=== Records provided ===
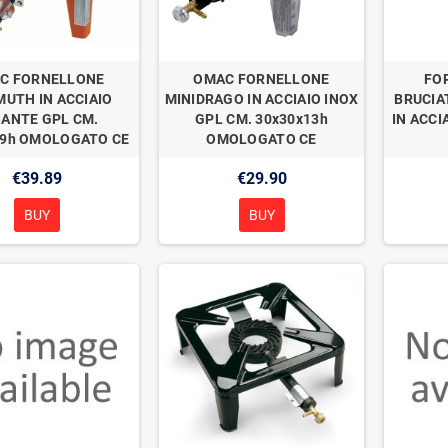
C FORNELLONE
OMAC FORNELLONE
FO
UTH IN ACCIAIO
MINIDRAGO IN ACCIAIO INOX
BRUCIA
ANTE GPL CM.
GPL CM. 30x30x13h
IN ACCI
19h OMOLOGATO CE
OMOLOGATO CE
€39.89
€29.90
BUY
BUY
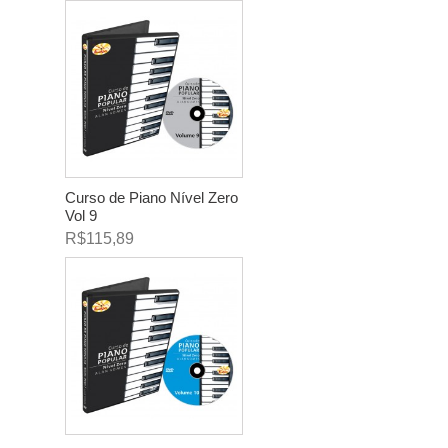
Curso de Piano Nível Zero
Vol 9
R$115,89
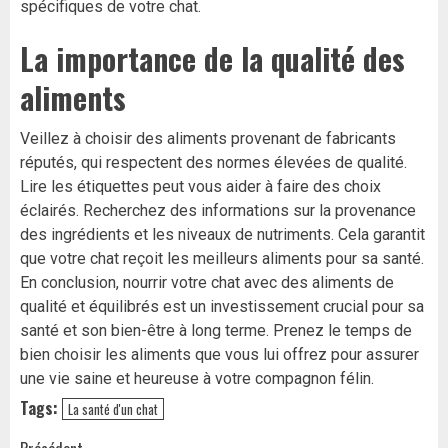
spécifiques de votre chat.
La importance de la qualité des
aliments
Veillez à choisir des aliments provenant de fabricants
réputés, qui respectent des normes élevées de qualité.
Lire les étiquettes peut vous aider à faire des choix
éclairés. Recherchez des informations sur la provenance
des ingrédients et les niveaux de nutriments. Cela garantit
que votre chat reçoit les meilleurs aliments pour sa santé.
En conclusion, nourrir votre chat avec des aliments de
qualité et équilibrés est un investissement crucial pour sa
santé et son bien-être à long terme. Prenez le temps de
bien choisir les aliments que vous lui offrez pour assurer
une vie saine et heureuse à votre compagnon félin.
Tags:
La santé d'un chat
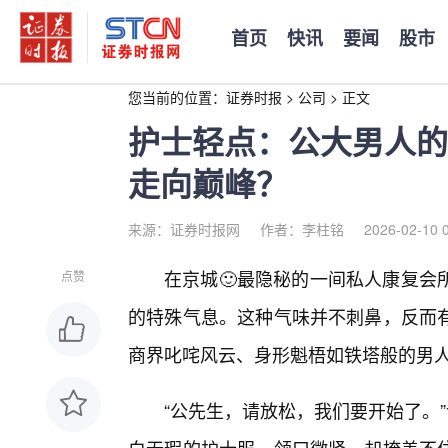
首页
快讯
要闻
股市
您当前的位置：
证券时报
>
公司
>
正文
护士轻点：公大男人的
走向巅峰？
来源：证券时报网
作者：李柱铭
2026-02-10 
在京城🙂最隐秘的一间私人康复会
点赞
的特殊气息。这种气味并不刺鼻，反而
商界叱咤风云、身形魁梧如铁塔般的男
“公先生，请放松，我们要开始了。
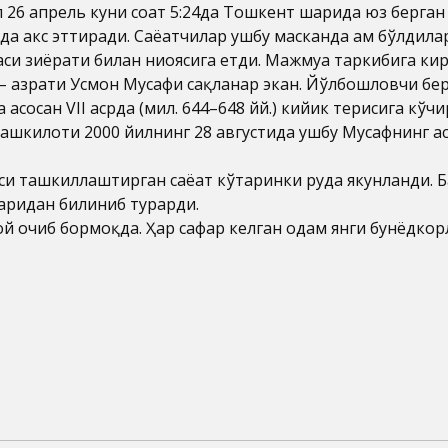
26 апрель куни соат 5:24да Тошкент шаҳрида юз берган 
а акс эттиради. Саёҳатчилар ушбу масканда ҳам бўлдилар
аси зиёрати билан ниҳоясига етди. Мажмуа таркибига к
 ҳазрати Усмон Мусҳафи сақланар экан. Йўлбошловчи бе
асосан VII асрда (мил. 644–648 йй.) кийик терисига кў
шкилоти 2000 йилнинг 28 августида ушбу Мусҳафнинг ас
и ташкиллаштирган саёҳат кўтаринки руҳда якунланди.
ларидан билиниб турарди.
ой очиб бормоқда. Ҳар сафар келган одам янги бунёдко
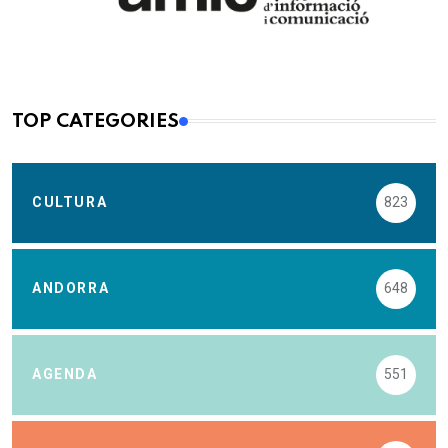
TOP CATEGORIES
CULTURA
823
ANDORRA
648
AGENDA
551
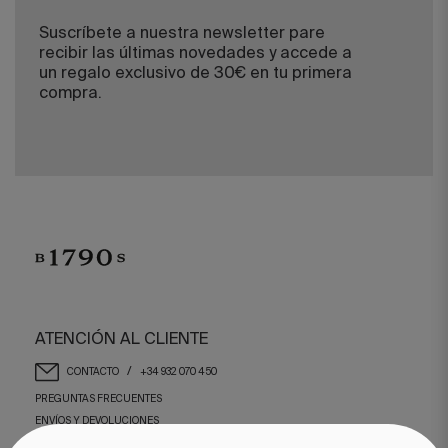
Suscríbete a nuestra newsletter pare
recibir las últimas novedades y accede a
un regalo exclusivo de 30€ en tu primera
compra.
ATENCIÓN AL CLIENTE
/
CONTACTO
+34 932 070 450
PREGUNTAS FRECUENTES
ENVÍOS Y DEVOLUCIONES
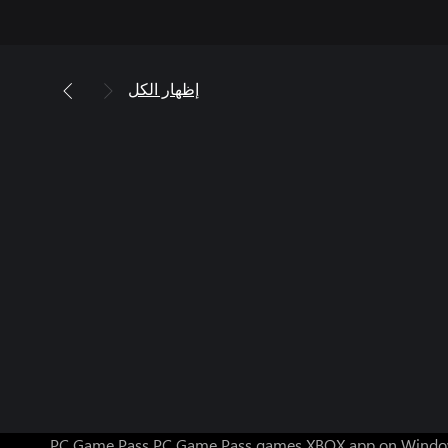
إظهار الكل
PC Game Pass
PC Game Pass games
XBOX app on Windo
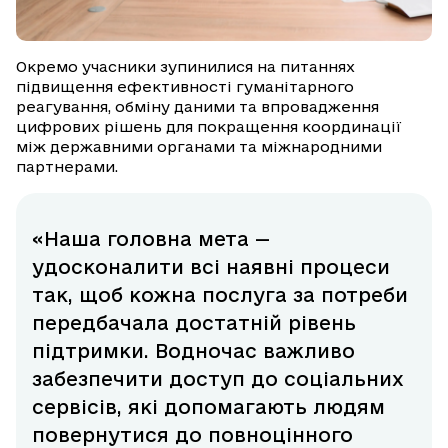
Окремо учасники зупинилися на питаннях
підвищення ефективності гуманітарного
реагування, обміну даними та впровадження
цифрових рішень для покращення координації
між державними органами та міжнародними
партнерами.
«Наша головна мета —
удосконалити всі наявні процеси
так, щоб кожна послуга за потреби
передбачала достатній рівень
підтримки. Водночас важливо
забезпечити доступ до соціальних
сервісів, які допомагають людям
повернутися до повноцінного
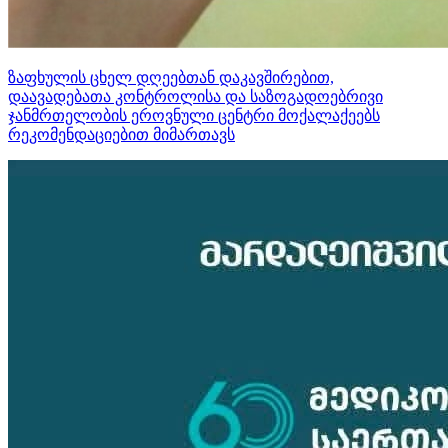
ზაფხულის ცხელ დღეებთან დაკავშირებით,
დაავადებათა კონტროლისა და საზოგადოებრივი
ჯანმრთელობის ეროვნული ცენტრი მოქალაქეებს
რეკომენდაციებით მიმართავს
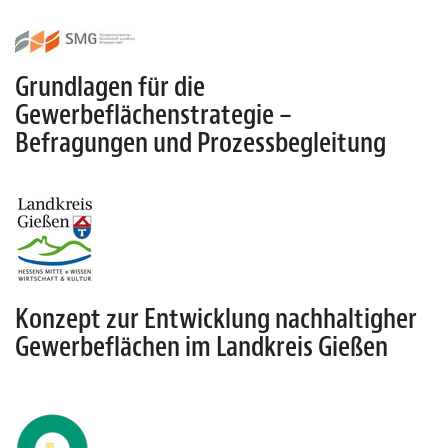
Grundlagen für die
Gewerbeflächenstrategie –
Befragungen und Prozessbegleitung
Konzept zur Entwicklung nachhaltigher
Gewerbeflächen im Landkreis Gießen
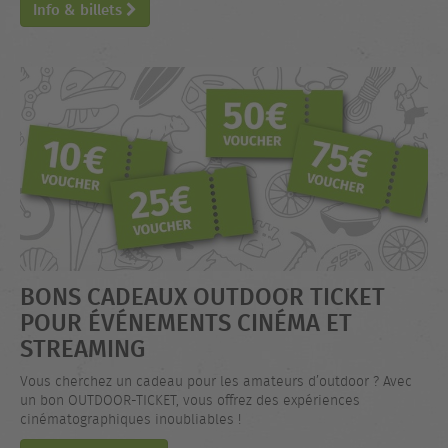
Info & billets
BONS CADEAUX OUTDOOR TICKET
POUR ÉVÉNEMENTS CINÉMA ET
STREAMING
Vous cherchez un cadeau pour les amateurs d’outdoor ? Avec
un bon OUTDOOR-TICKET, vous offrez des expériences
cinématographiques inoubliables !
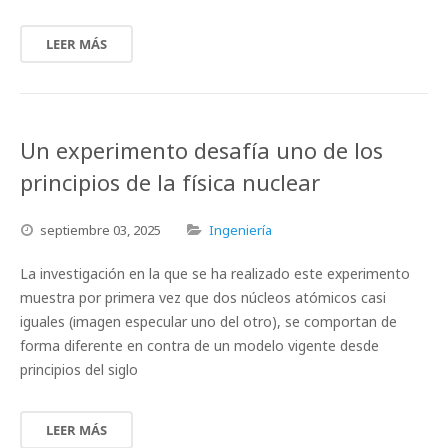
LEER MÁS
Un experimento desafía uno de los
principios de la física nuclear
septiembre
03,
2025
Ingeniería
La investigación en la que se ha realizado este experimento
muestra por primera vez que dos núcleos atómicos casi
iguales (imagen especular uno del otro), se comportan de
forma diferente en contra de un modelo vigente desde
principios del siglo
LEER MÁS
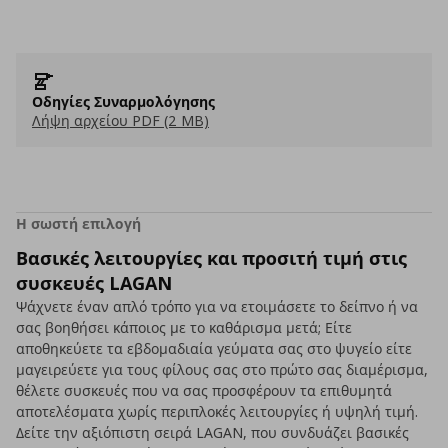
Οδηγίες Συναρμολόγησης
Λήψη αρχείου PDF (2 MB)
Η σωστή επιλογή
Βασικές λειτουργίες και προσιτή τιμή στις
συσκευές LAGAN
Ψάχνετε έναν απλό τρόπο για να ετοιμάσετε το δείπνο ή να
σας βοηθήσει κάποιος με το καθάρισμα μετά; Είτε
αποθηκεύετε τα εβδομαδιαία γεύματα σας στο ψυγείο είτε
μαγειρεύετε για τους φίλους σας στο πρώτο σας διαμέρισμα,
θέλετε συσκευές που να σας προσφέρουν τα επιθυμητά
αποτελέσματα χωρίς περιπλοκές λειτουργίες ή υψηλή τιμή.
Δείτε την αξιόπιστη σειρά LAGAN, που συνδυάζει βασικές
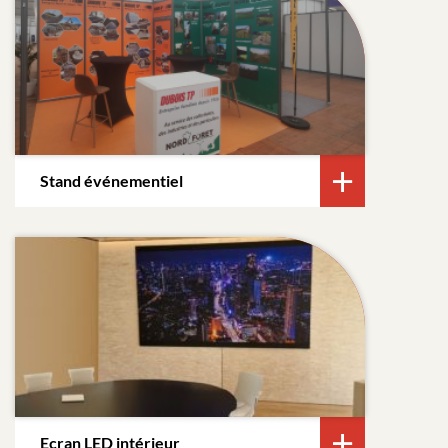
Stand événementiel
Ecran LED intérieur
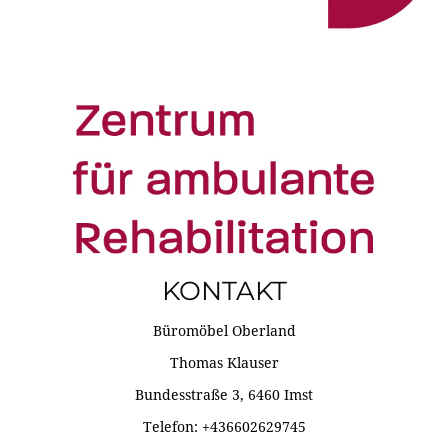
KONTAKT
Büromöbel Oberland
Thomas Klauser
Bundesstraße 3, 6460 Imst
Telefon: +436602629745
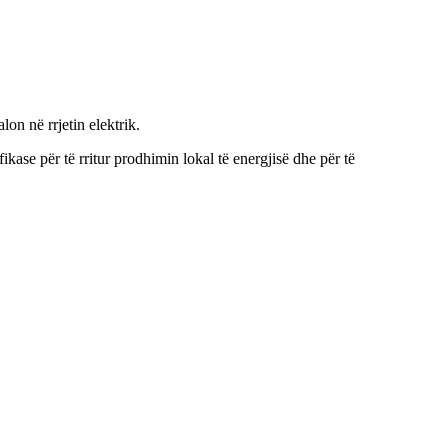
on në rrjetin elektrik.
ikase për të rritur prodhimin lokal të energjisë dhe për të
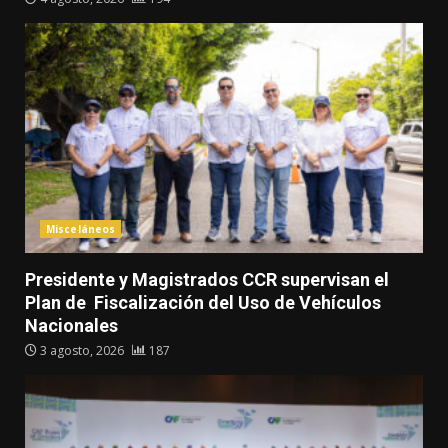
Misceláneos
Presidente y Magistrados CCR supervisan el
Plan de Fiscalización del Uso de Vehículos
Nacionales
3 agosto, 2026
187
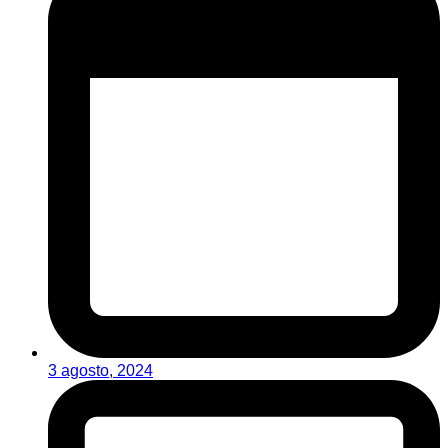
3 agosto, 2024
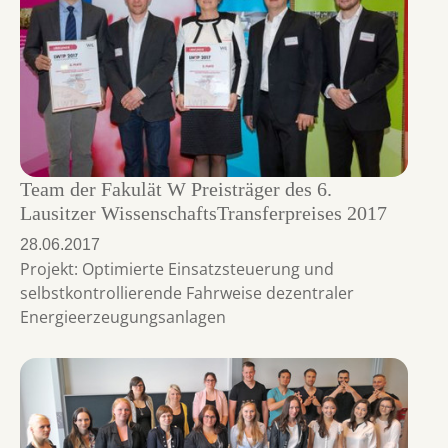
Team der Fakulät W Preisträger des 6.
Lausitzer WissenschaftsTransferpreises 2017
28.06.2017
Projekt: Optimierte Einsatzsteuerung und
selbstkontrollierende Fahrweise dezentraler
Energieerzeugungsanlagen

=== What is needed ===
In the material above, one part opens with the line containing "μαγειρεύετε για τους" and closes with the line containing "Thomas Klauser". Write out that part exactly and skip its pictures.

=== Response ===
μαγειρεύετε για τους φίλους σας στο πρώτο σας διαμέρισμα,
θέλετε συσκευές που να σας προσφέρουν τα επιθυμητά
αποτελέσματα χωρίς περιπλοκές λειτουργίες ή υψηλή τιμή.
Δείτε την αξιόπιστη σειρά LAGAN, που συνδυάζει βασικές
Stand événementiel
Ecran LED intérieur
KONTAKT
Büromöbel Oberland
Thomas Klauser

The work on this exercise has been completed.